Sean Thayne was awarded the Carnegie Medal for Heroism for his actions in May 2017, when he drowned trying to save the lives of a 4-year-old girl and her mother, who were swept away in the waters of the Provo River. (Photo: KUTV)

(KUTV) — A Sandy man who died trying to save a young girl and her mother is now being called a Carnegie hero.

In May of 2017, 30-year-old Sean Thayne jumped into the Provo River to save a 4-year-old and her mom. Now, Thayne is one of 16 people to receive the Carnegie Medal for Heroism this year.

Thayne's father, Troy, said at first, "hero" was a hard word for him and his wife to stomach.

"My wife and I hated that word at first," Thayne said. "To me, a hero is somebody who saves somebody and is still alive, you know?"

But, it's how their son is being remembered.

4-year-old London and her mom, Brenda de Dios, were swept away in the Provo River in May 2017.

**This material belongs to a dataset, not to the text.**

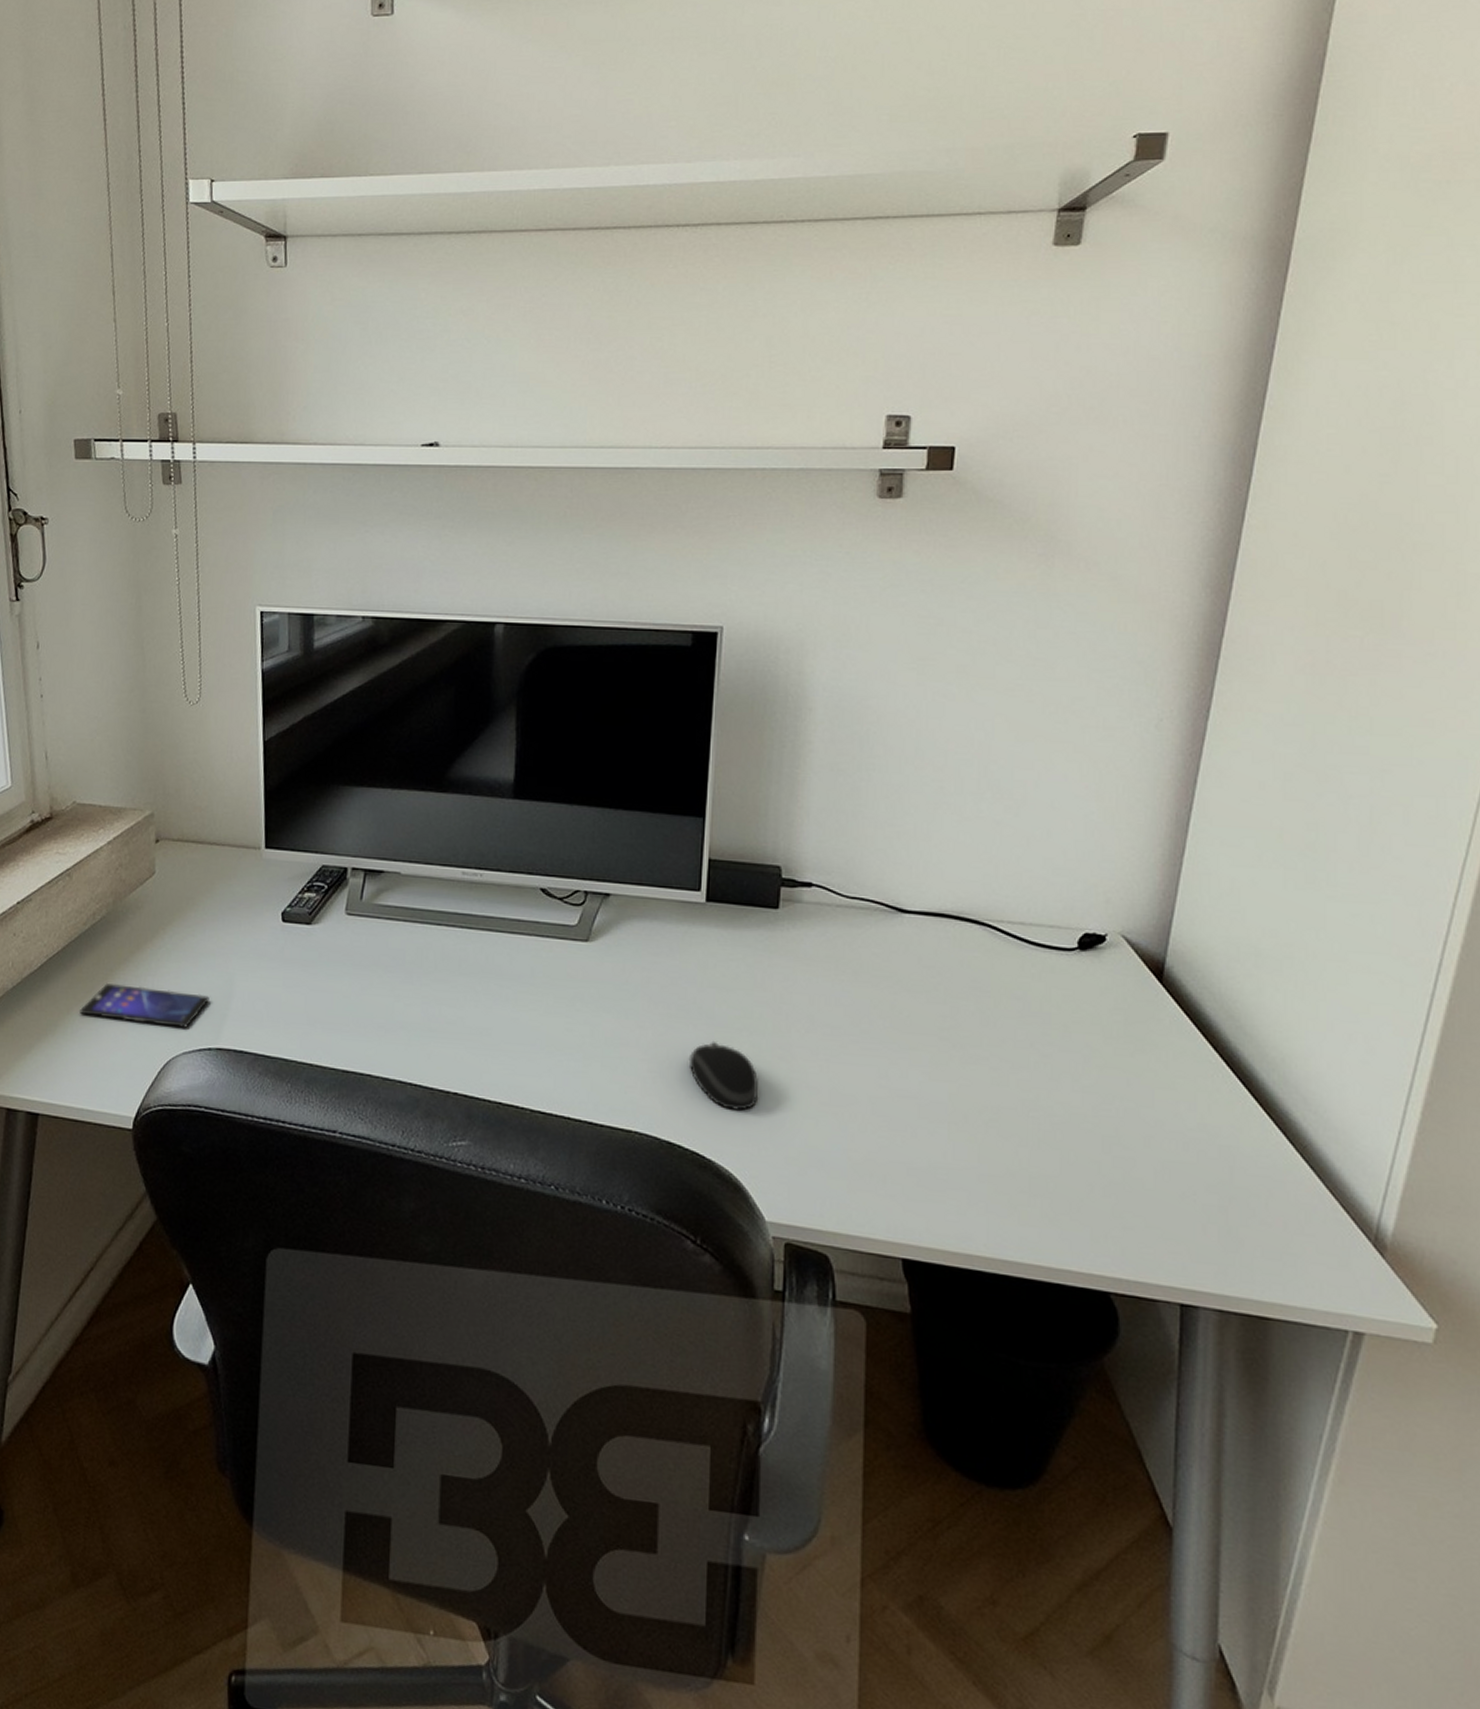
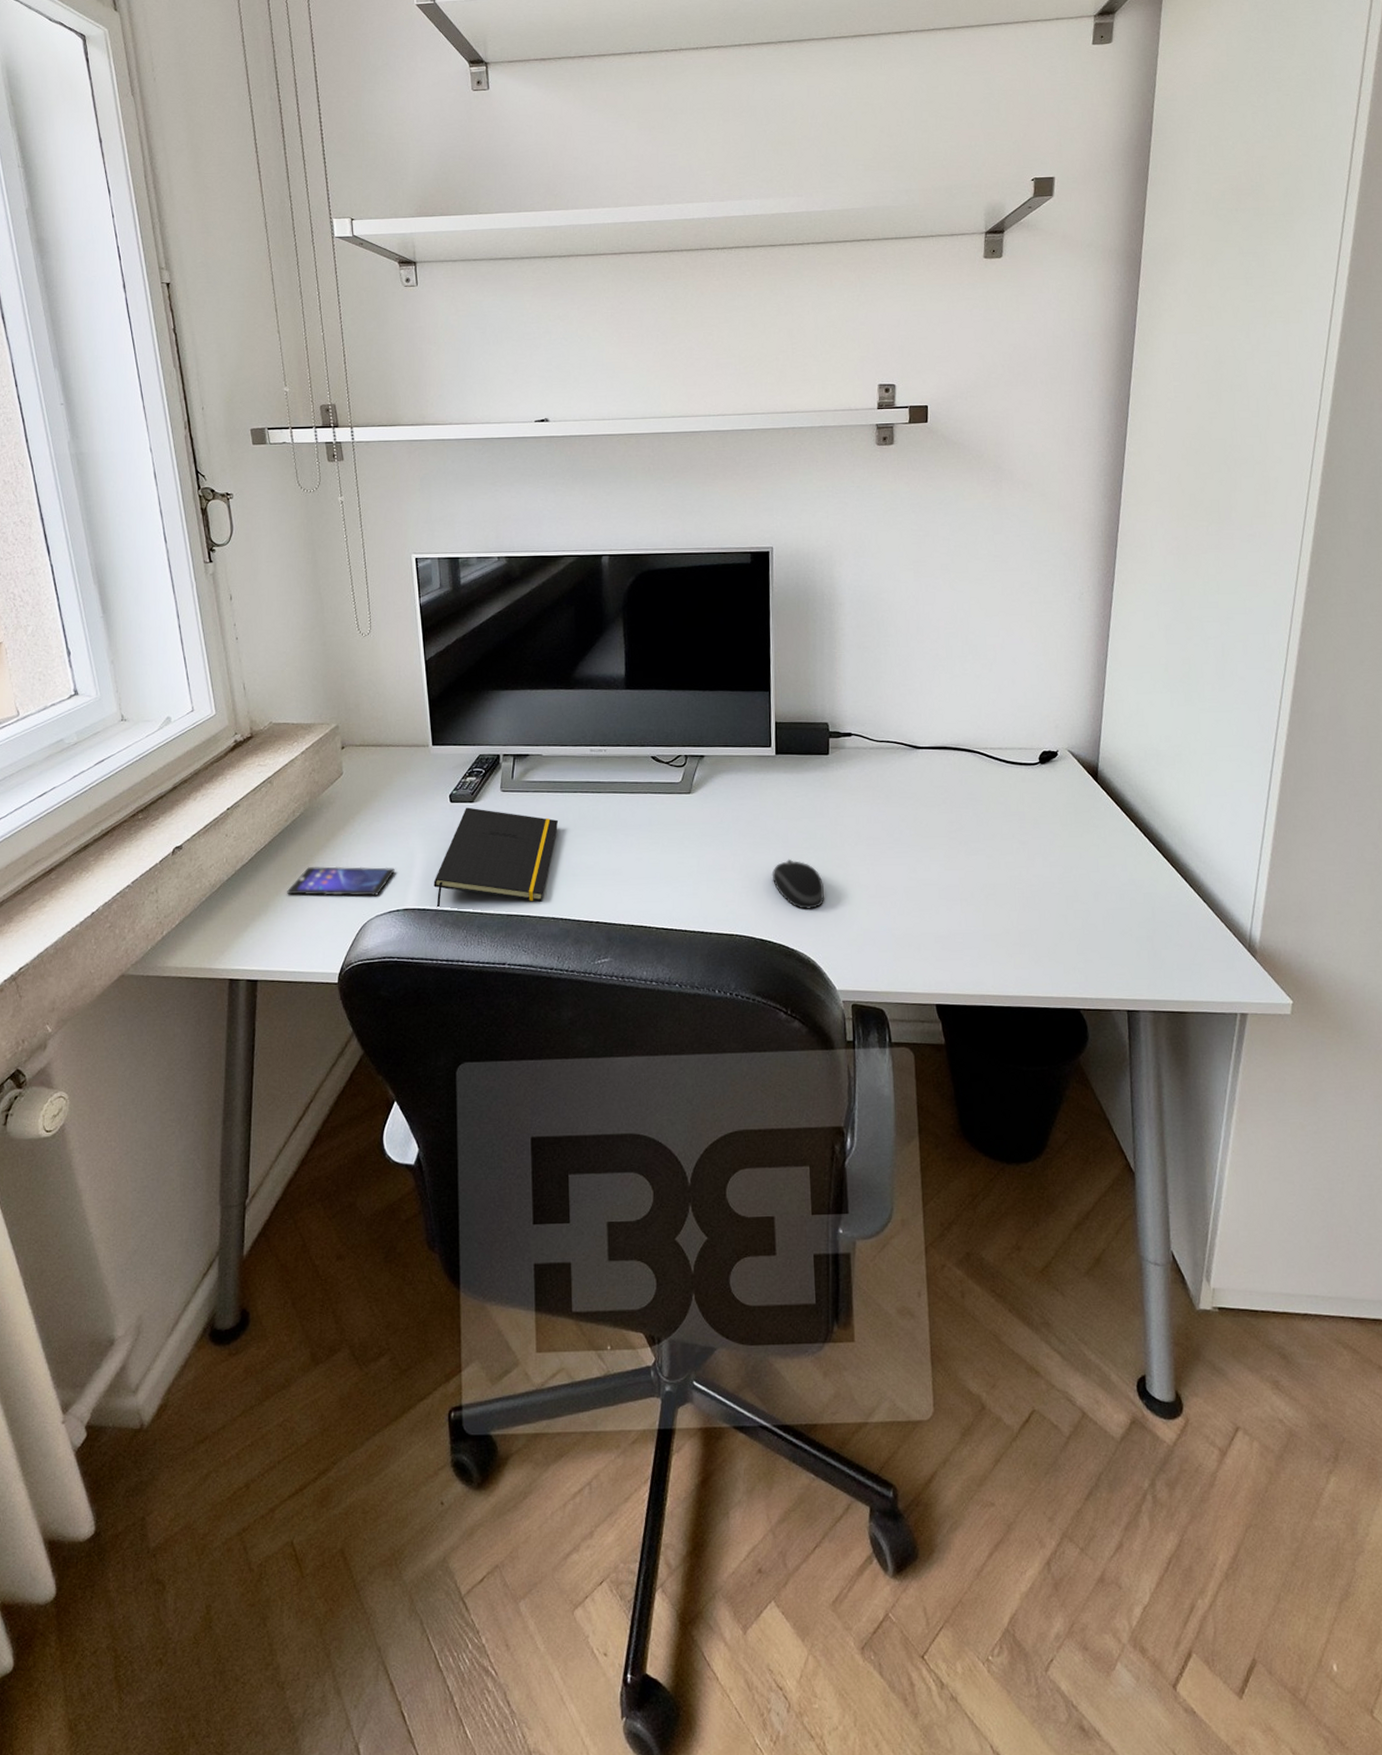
notepad: none [255,930,416,1059] -> present [433,807,559,909]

Sean Thayne jumped in to help, and died trying to save them.

"He did everything," Thayne said. "He kept going and he kept thinking he could get them, but the water was too strong."

Nearly a year and a half later, a nationally renowned organization—The Carnegie Hero Fund— is honoring Sean's strength that day.

The Carnegie Medal for Heroism recognizes citizen heroes—people who risk their own lives to save others.

"Oh, he's definitely deserving of it," Troy Thayne said. "His instincts were...protecting."

Thayne said his son didn't like the limelight, and would probably laugh at the award.

But acceptance is a crucial step in this father's grief.

"I'm starting to accept it a little bit," Thayne said.

Even though "hero" may not be a title he would choose for his son, because Thayne and his wife feel "his whole life was an example of a hero," Thayne said the recognition is rightfully deserved.

"That one moment is what he's kind of defined by," he said. "If that's what the world sees, that's all good with us."

Thayne said often people drown trying to save someone, just like his son did.

He wants people to follow Coast Guard guidelines for trying to save someone in the water: "Reach, throw, do not go."